In questi giorni un operaio di circa 50 anni ha perso la vita a Nova Siri in provincia di Matera in seguito ad una caduta da un’impalcatura. Un altro edile ha perso la vita precipitando a terra mentre stava costruendo un muretto a Brenzone del Garda, in provincia di Verona. Un agricoltore di 26 anni è morto ieri dopo essere stato schiacciato dal trattore che stava guidando Un altro operaio, deceduto dopo essere stato travolto da una matassa di ferro che stava scaricando da un camion in un’azienda a Legnago. Nel veronese si tratta della terza vittima in 24 ore.
Si aggiunge alla drammatica lista un operaio 58enne, travolto da un treno in transito sulla tratta Roma-Firenze a Città della Pieve (Perugia). E, in barba alle discussioni sul livello dell’età pensionabile in Italia, un’altra delle tante vittime è un uomo di 72 anni originario di Avetrana (Taranto), deceduto dopo essere caduto da un’impalcatura di 5 metri durante i lavori di ristrutturazione di uno stabile a Lecce, mentre insieme ad altri operai era impegnato ad installare un montacarichi. La domanda sul perché a quell’età fosse ancora costretto a lavorare è lecita.
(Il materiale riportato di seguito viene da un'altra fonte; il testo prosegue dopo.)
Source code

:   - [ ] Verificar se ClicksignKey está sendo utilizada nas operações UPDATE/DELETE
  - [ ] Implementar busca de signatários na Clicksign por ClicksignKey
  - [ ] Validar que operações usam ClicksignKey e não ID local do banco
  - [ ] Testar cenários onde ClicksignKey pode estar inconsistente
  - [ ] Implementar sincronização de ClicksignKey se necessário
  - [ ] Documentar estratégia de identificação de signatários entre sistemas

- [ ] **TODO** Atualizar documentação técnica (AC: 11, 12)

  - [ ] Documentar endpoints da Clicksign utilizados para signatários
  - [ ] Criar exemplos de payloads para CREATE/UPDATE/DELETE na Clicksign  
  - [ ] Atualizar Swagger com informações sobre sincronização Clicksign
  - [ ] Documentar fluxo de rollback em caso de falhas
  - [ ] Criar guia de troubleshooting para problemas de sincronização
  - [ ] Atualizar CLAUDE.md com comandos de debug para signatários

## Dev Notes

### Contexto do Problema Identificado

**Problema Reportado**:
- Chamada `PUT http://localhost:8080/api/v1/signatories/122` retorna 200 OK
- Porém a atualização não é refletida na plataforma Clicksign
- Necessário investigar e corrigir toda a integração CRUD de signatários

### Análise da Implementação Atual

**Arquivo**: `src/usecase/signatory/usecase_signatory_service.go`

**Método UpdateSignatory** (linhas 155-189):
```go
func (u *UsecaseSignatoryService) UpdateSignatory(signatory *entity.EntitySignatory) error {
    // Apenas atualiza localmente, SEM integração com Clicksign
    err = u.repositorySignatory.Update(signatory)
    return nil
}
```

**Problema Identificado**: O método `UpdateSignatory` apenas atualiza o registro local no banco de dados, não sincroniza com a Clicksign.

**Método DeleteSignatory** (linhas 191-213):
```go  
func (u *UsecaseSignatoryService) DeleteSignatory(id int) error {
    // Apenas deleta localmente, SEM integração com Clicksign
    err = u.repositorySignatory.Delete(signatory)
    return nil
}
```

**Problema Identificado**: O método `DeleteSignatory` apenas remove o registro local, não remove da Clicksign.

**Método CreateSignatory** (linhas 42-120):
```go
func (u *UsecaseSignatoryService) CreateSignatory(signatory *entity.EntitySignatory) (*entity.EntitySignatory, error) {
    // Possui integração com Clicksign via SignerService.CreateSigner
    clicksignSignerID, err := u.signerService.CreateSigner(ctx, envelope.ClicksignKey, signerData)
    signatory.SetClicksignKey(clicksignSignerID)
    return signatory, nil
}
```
Ma questa settimana (tra il 19 e il 23 giugno) si conta anche un numero importante di lavoratori feriti: a Livorno un operaio di 35 anni è rimasto ferito in un cantiere nautico, mentre alla Bracco Imaging di Cesano Maderno, in Brianza, due persone sono rimaste ustionate gravemente da un getto di iodio vaporizzato.
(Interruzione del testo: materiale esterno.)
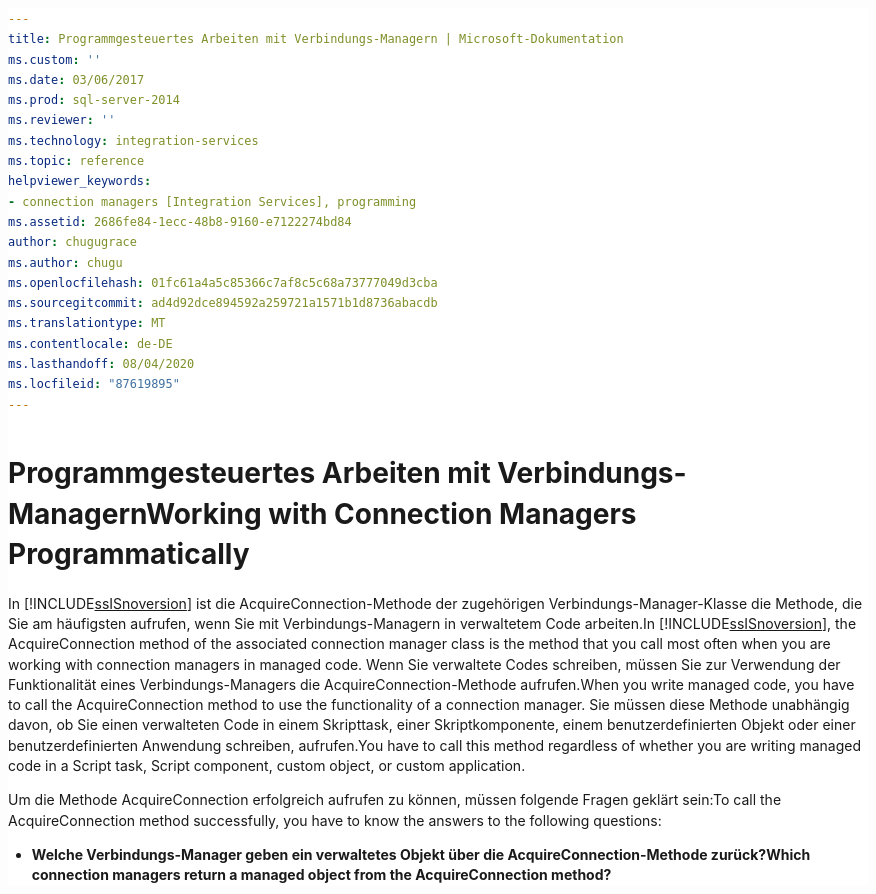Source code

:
 ```yaml
---
title: Programmgesteuertes Arbeiten mit Verbindungs-Managern | Microsoft-Dokumentation
ms.custom: ''
ms.date: 03/06/2017
ms.prod: sql-server-2014
ms.reviewer: ''
ms.technology: integration-services
ms.topic: reference
helpviewer_keywords:
- connection managers [Integration Services], programming
ms.assetid: 2686fe84-1ecc-48b8-9160-e7122274bd84
author: chugugrace
ms.author: chugu
ms.openlocfilehash: 01fc61a4a5c85366c7af8c5c68a73777049d3cba
ms.sourcegitcommit: ad4d92dce894592a259721a1571b1d8736abacdb
ms.translationtype: MT
ms.contentlocale: de-DE
ms.lasthandoff: 08/04/2020
ms.locfileid: "87619895"
---
```

# <a name="working-with-connection-managers-programmatically"></a><span data-ttu-id="5f016-102">Programmgesteuertes Arbeiten mit Verbindungs-Managern</span><span class="sxs-lookup"><span data-stu-id="5f016-102">Working with Connection Managers Programmatically</span></span>
  <span data-ttu-id="5f016-103">In [!INCLUDE[ssISnoversion](../includes/ssisnoversion-md.md)] ist die AcquireConnection-Methode der zugehörigen Verbindungs-Manager-Klasse die Methode, die Sie am häufigsten aufrufen, wenn Sie mit Verbindungs-Managern in verwaltetem Code arbeiten.</span><span class="sxs-lookup"><span data-stu-id="5f016-103">In [!INCLUDE[ssISnoversion](../includes/ssisnoversion-md.md)], the AcquireConnection method of the associated connection manager class is the method that you call most often when you are working with connection managers in managed code.</span></span> <span data-ttu-id="5f016-104">Wenn Sie verwaltete Codes schreiben, müssen Sie zur Verwendung der Funktionalität eines Verbindungs-Managers die AcquireConnection-Methode aufrufen.</span><span class="sxs-lookup"><span data-stu-id="5f016-104">When you write managed code, you have to call the AcquireConnection method to use the functionality of a connection manager.</span></span> <span data-ttu-id="5f016-105">Sie müssen diese Methode unabhängig davon, ob Sie einen verwalteten Code in einem Skripttask, einer Skriptkomponente, einem benutzerdefinierten Objekt oder einer benutzerdefinierten Anwendung schreiben, aufrufen.</span><span class="sxs-lookup"><span data-stu-id="5f016-105">You have to call this method regardless of whether you are writing managed code in a Script task, Script component, custom object, or custom application.</span></span>  
  
 <span data-ttu-id="5f016-106">Um die Methode AcquireConnection erfolgreich aufrufen zu können, müssen folgende Fragen geklärt sein:</span><span class="sxs-lookup"><span data-stu-id="5f016-106">To call the AcquireConnection method successfully, you have to know the answers to the following questions:</span></span>  
  
-   <span data-ttu-id="5f016-107">**Welche Verbindungs-Manager geben ein verwaltetes Objekt über die AcquireConnection-Methode zurück?**</span><span class="sxs-lookup"><span data-stu-id="5f016-107">**Which connection managers return a managed object from the AcquireConnection method?**</span></span>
I lavoratori che nel luogo di lavoro hanno perso la vita: ben 189,5 in più. Di queste, 51 sono avvenute durante il tragitto tra casa e il lavoro.
Il lavoro non cresce ma aumentano gli infortuni. Fatti che cozzano con le lacrime di coccodrillo dei rappresentanti delle istituzioni (a partire dal Presidente della Repubblica) e con la propaganda retorica e piangente di politici e sindacalisti concertativi e che confermano il problema irrisolto della sicurezza.
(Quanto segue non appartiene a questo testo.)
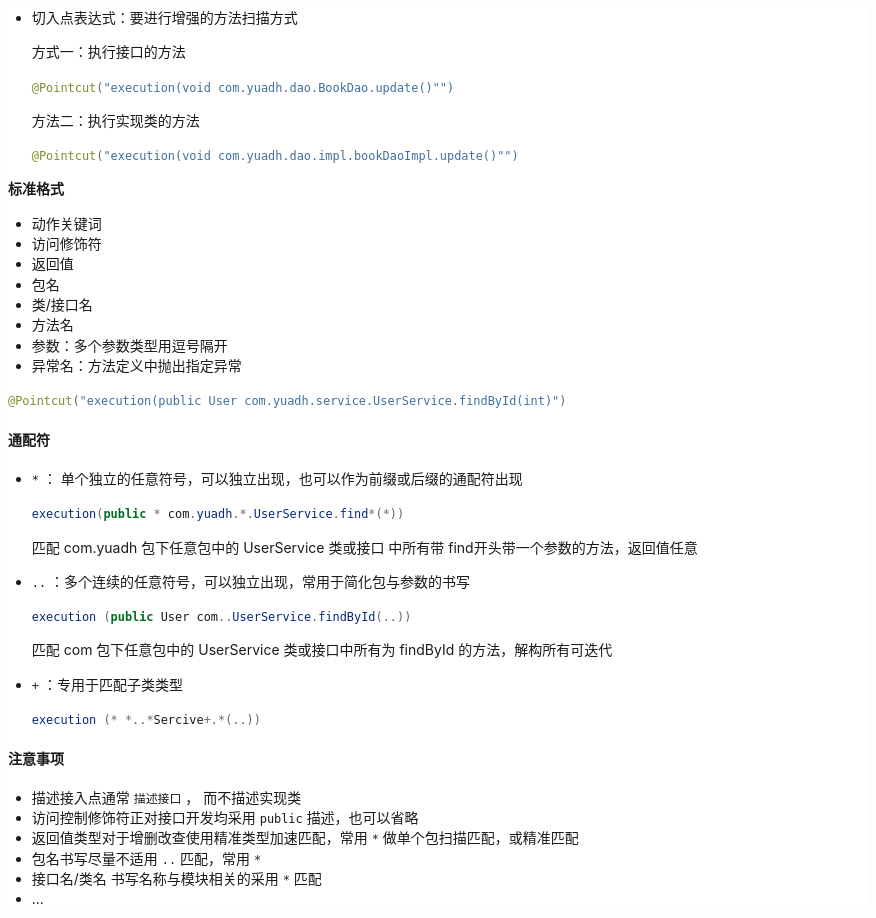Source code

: - 切入点表达式：要进行增强的方法扫描方式

  方式一：执行接口的方法

  ```java
  @Pointcut("execution(void com.yuadh.dao.BookDao.update()"")
  ```

  方法二：执行实现类的方法

  ```java
  @Pointcut("execution(void com.yuadh.dao.impl.bookDaoImpl.update()"")
  ```

**标准格式**

- 动作关键词
- 访问修饰符
- 返回值
- 包名
- 类/接口名
- 方法名
- 参数：多个参数类型用逗号隔开
- 异常名：方法定义中抛出指定异常

```java
@Pointcut("execution(public User com.yuadh.service.UserService.findById(int)")
```

#### **通配符**

- `*` ： 单个独立的任意符号，可以独立出现，也可以作为前缀或后缀的通配符出现

  ```java
  execution(public * com.yuadh.*.UserService.find*(*))
  ```

  匹配 com.yuadh 包下任意包中的 UserService 类或接口 中所有带 find开头带一个参数的方法，返回值任意

- `..` ：多个连续的任意符号，可以独立出现，常用于简化包与参数的书写

  ```java
  execution (public User com..UserService.findById(..))
  ```

  匹配 com 包下任意包中的 UserService 类或接口中所有为 findById 的方法，解构所有可迭代

- `+` ：专用于匹配子类类型

  ```java
  execution (* *..*Sercive+.*(..))
  ```

  

#### 注意事项

- 描述接入点通常 `描述接口` ， 而不描述实现类
- 访问控制修饰符正对接口开发均采用 `public` 描述，也可以省略
- 返回值类型对于增删改查使用精准类型加速匹配，常用 `*` 做单个包扫描匹配，或精准匹配
- 包名书写尽量不适用 `..` 匹配，常用 `*`
- 接口名/类名 书写名称与模块相关的采用 `*` 匹配
- ...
Nel primo trimestre del 2022 gli infortuni sul lavoro – i dati sono dell’Inail – fanno segnare numeri impressionanti: 254.493 (+48,1% rispetto allo stesso periodo del 2021), 261 delle quali con esito mortale, ovvero -14,7% rispetto all’anno prima. In questi dati rientrano anche i numeri relativi ai contagi da Covid 19 nei luoghi di lavoro. Dice infatti l’Inail che le denunce per infezioni professionali nei primi tre mesi del 2022 sono state tanto quanto quelle segnate nell’intero 2021, quando si lavorava in smart working o si usavano le mascherine. Grave è anche il dato sulle patologie di origine professionale denunciate: 19.287, con un aumento del 3,5%. In ogni caso, i dati, spiega l’Inail, sono parziali e “vanno presi con le dovute cautele”.
Incidenti, morti, malattie professionali non sono una fatalità ma il risultato della continua ricerca del massimo profitto dei capitalisti voraci. La sicurezza sul posto di lavoro deve essere anche dalla partecipazione attiva della classe lavoratrice.